> **Aim of the task**: Could the records below please be retyped exactly, with their pictures left out?

─── Records for the exercise ───

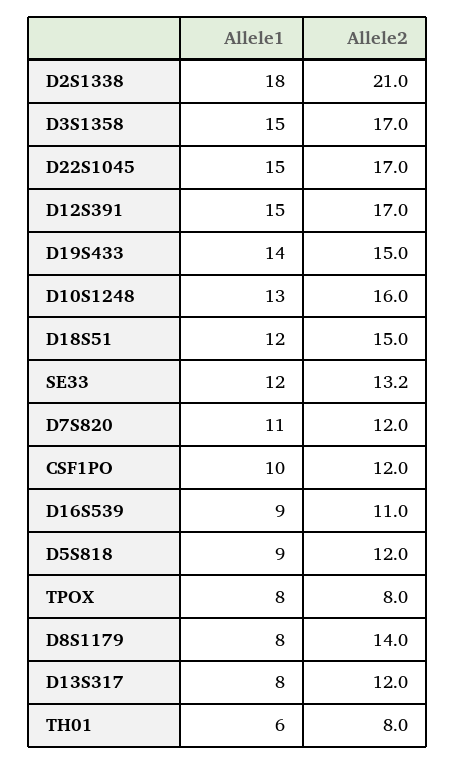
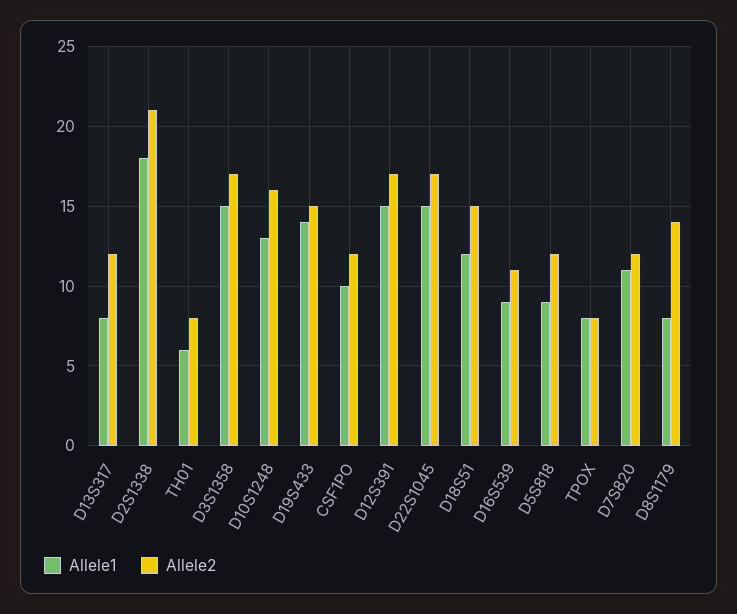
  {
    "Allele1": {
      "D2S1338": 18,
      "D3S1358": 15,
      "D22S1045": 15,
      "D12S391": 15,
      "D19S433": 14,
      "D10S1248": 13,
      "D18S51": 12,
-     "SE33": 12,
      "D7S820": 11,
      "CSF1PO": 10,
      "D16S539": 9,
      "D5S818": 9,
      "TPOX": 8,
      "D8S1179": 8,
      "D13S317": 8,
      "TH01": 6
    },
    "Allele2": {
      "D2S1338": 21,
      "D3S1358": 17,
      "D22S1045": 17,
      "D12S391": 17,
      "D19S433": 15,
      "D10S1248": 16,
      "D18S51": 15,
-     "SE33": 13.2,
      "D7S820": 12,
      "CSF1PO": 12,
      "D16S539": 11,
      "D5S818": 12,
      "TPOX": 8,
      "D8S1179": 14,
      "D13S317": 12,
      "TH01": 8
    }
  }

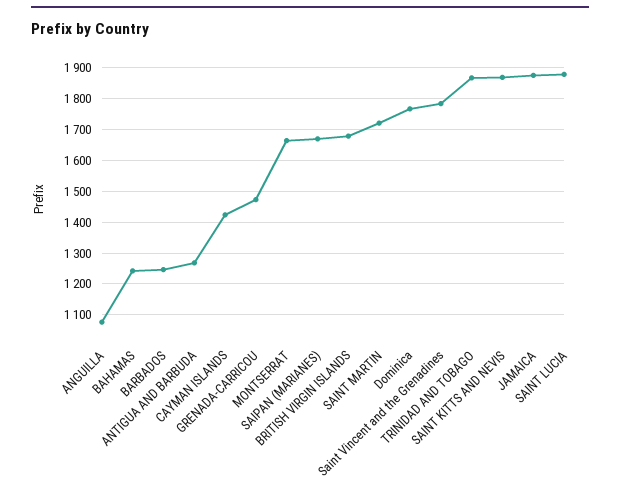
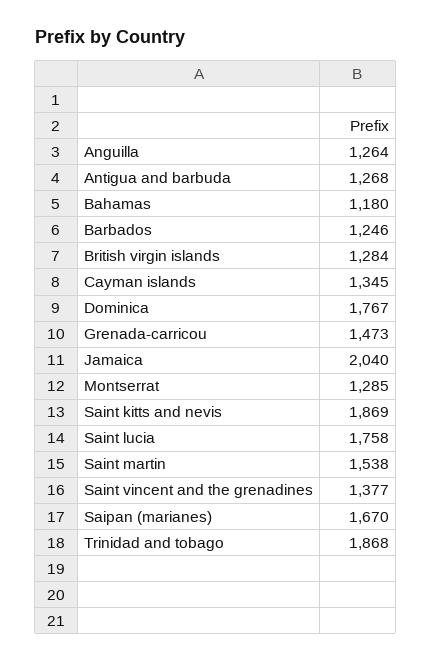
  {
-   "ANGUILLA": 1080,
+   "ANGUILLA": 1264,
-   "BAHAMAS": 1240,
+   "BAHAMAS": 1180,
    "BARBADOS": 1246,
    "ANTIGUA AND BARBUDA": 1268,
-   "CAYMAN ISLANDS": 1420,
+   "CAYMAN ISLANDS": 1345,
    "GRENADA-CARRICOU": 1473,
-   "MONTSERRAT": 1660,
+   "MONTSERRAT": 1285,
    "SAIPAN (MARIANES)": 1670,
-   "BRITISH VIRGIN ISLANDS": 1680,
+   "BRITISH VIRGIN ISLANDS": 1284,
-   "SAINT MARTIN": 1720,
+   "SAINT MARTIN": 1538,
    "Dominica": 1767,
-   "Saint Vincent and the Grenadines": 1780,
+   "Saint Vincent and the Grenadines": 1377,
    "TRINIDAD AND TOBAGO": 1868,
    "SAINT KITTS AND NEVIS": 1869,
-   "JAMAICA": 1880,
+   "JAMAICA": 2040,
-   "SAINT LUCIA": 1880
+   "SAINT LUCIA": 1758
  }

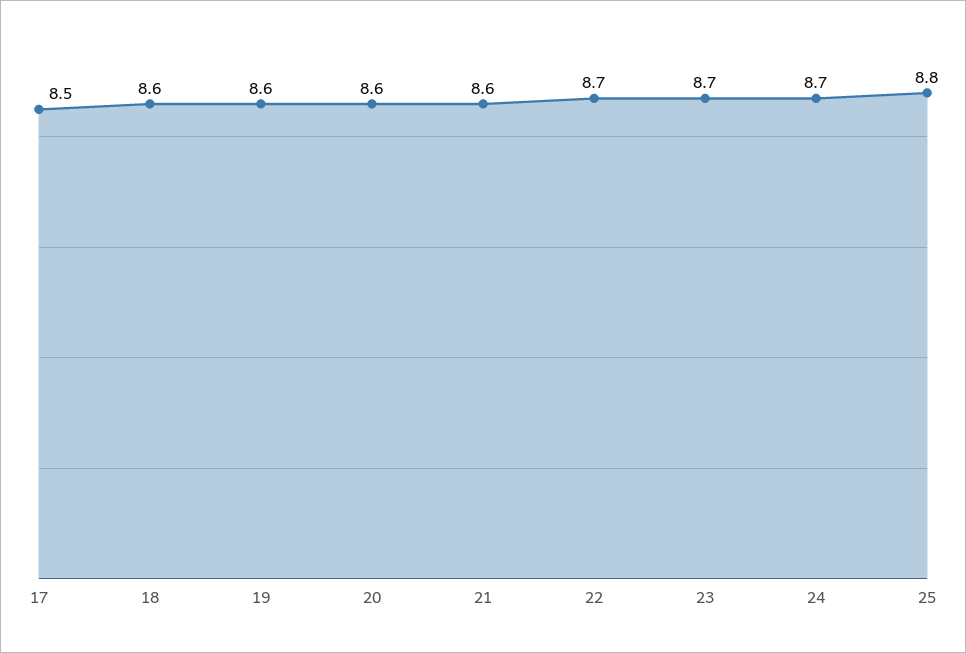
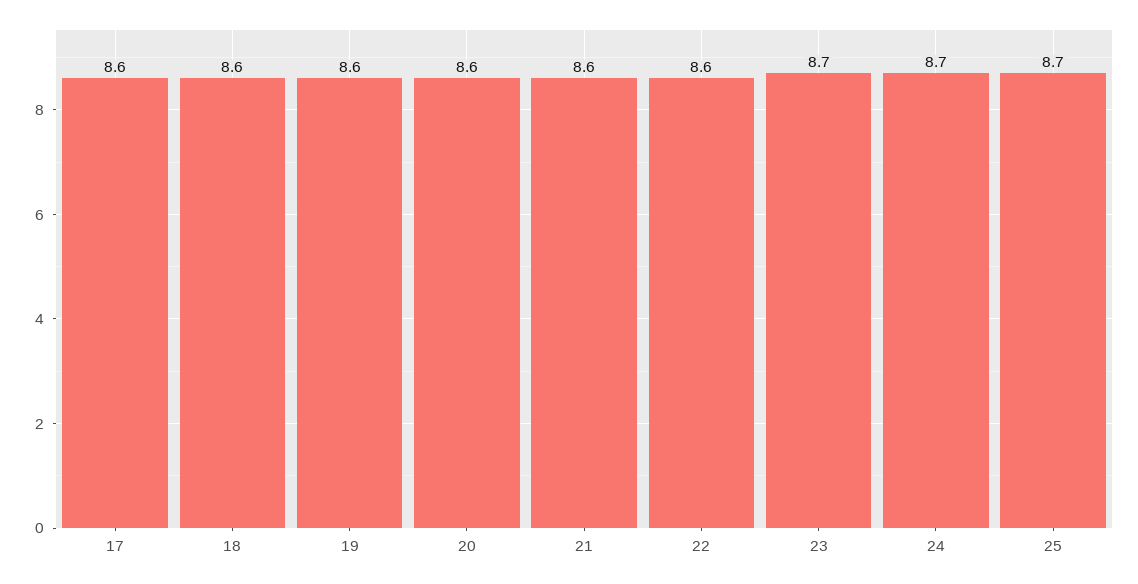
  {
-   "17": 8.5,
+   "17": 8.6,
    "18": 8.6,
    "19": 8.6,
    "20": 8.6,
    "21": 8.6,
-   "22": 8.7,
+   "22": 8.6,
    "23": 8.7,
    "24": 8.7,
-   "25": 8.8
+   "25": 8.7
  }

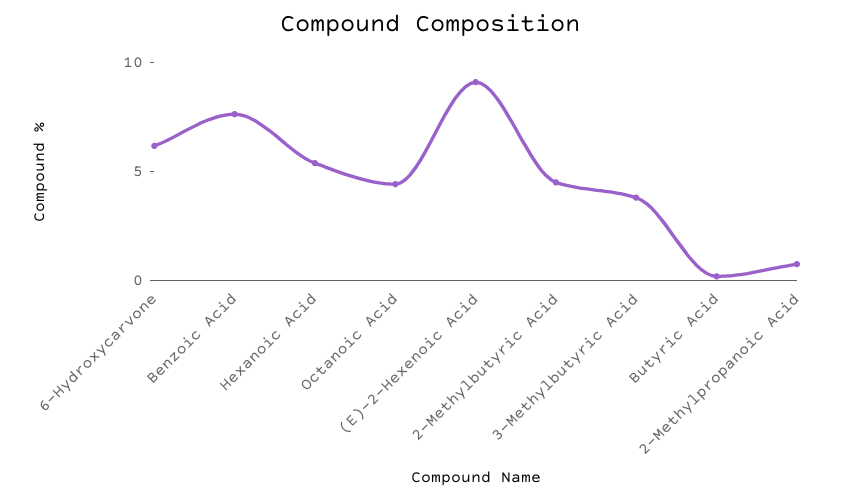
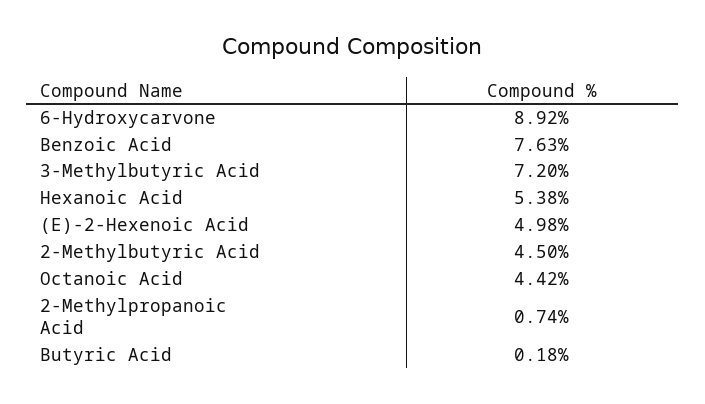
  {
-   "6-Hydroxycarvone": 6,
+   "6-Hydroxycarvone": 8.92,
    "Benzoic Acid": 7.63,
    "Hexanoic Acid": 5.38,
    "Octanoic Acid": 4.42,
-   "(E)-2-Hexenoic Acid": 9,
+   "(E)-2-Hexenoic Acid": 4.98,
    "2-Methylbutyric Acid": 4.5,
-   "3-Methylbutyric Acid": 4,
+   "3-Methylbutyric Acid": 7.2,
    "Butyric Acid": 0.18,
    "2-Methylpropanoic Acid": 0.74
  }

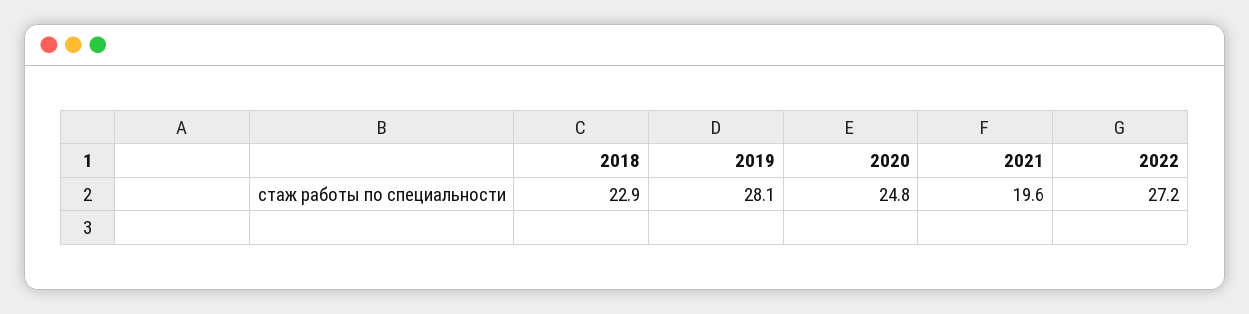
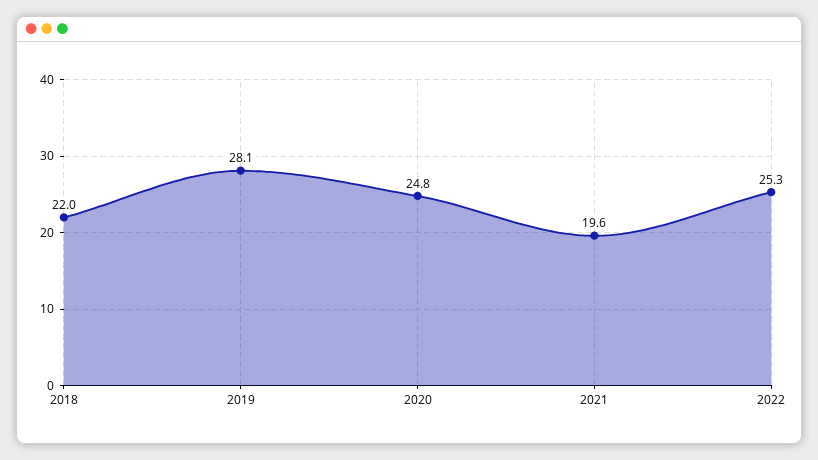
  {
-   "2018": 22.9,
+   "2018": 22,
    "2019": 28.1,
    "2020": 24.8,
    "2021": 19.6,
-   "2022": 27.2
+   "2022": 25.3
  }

───

> **Output below**:
  {
    "Allele1": {
      "D2S1338": 18,
      "D3S1358": 15,
      "D22S1045": 15,
      "D12S391": 15,
      "D19S433": 14,
      "D10S1248": 13,
      "D18S51": 12,
-     "SE33": 12,
      "D7S820": 11,
      "CSF1PO": 10,
      "D16S539": 9,
      "D5S818": 9,
      "TPOX": 8,
      "D8S1179": 8,
      "D13S317": 8,
      "TH01": 6
    },
    "Allele2": {
      "D2S1338": 21,
      "D3S1358": 17,
      "D22S1045": 17,
      "D12S391": 17,
      "D19S433": 15,
      "D10S1248": 16,
      "D18S51": 15,
-     "SE33": 13.2,
      "D7S820": 12,
      "CSF1PO": 12,
      "D16S539": 11,
      "D5S818": 12,
      "TPOX": 8,
      "D8S1179": 14,
      "D13S317": 12,
      "TH01": 8
    }
  }

  {
-   "ANGUILLA": 1080,
+   "ANGUILLA": 1264,
-   "BAHAMAS": 1240,
+   "BAHAMAS": 1180,
    "BARBADOS": 1246,
    "ANTIGUA AND BARBUDA": 1268,
-   "CAYMAN ISLANDS": 1420,
+   "CAYMAN ISLANDS": 1345,
    "GRENADA-CARRICOU": 1473,
-   "MONTSERRAT": 1660,
+   "MONTSERRAT": 1285,
    "SAIPAN (MARIANES)": 1670,
-   "BRITISH VIRGIN ISLANDS": 1680,
+   "BRITISH VIRGIN ISLANDS": 1284,
-   "SAINT MARTIN": 1720,
+   "SAINT MARTIN": 1538,
    "Dominica": 1767,
-   "Saint Vincent and the Grenadines": 1780,
+   "Saint Vincent and the Grenadines": 1377,
    "TRINIDAD AND TOBAGO": 1868,
    "SAINT KITTS AND NEVIS": 1869,
-   "JAMAICA": 1880,
+   "JAMAICA": 2040,
-   "SAINT LUCIA": 1880
+   "SAINT LUCIA": 1758
  }

  {
-   "17": 8.5,
+   "17": 8.6,
    "18": 8.6,
    "19": 8.6,
    "20": 8.6,
    "21": 8.6,
-   "22": 8.7,
+   "22": 8.6,
    "23": 8.7,
    "24": 8.7,
-   "25": 8.8
+   "25": 8.7
  }

  {
-   "6-Hydroxycarvone": 6,
+   "6-Hydroxycarvone": 8.92,
    "Benzoic Acid": 7.63,
    "Hexanoic Acid": 5.38,
    "Octanoic Acid": 4.42,
-   "(E)-2-Hexenoic Acid": 9,
+   "(E)-2-Hexenoic Acid": 4.98,
    "2-Methylbutyric Acid": 4.5,
-   "3-Methylbutyric Acid": 4,
+   "3-Methylbutyric Acid": 7.2,
    "Butyric Acid": 0.18,
    "2-Methylpropanoic Acid": 0.74
  }

  {
-   "2018": 22.9,
+   "2018": 22,
    "2019": 28.1,
    "2020": 24.8,
    "2021": 19.6,
-   "2022": 27.2
+   "2022": 25.3
  }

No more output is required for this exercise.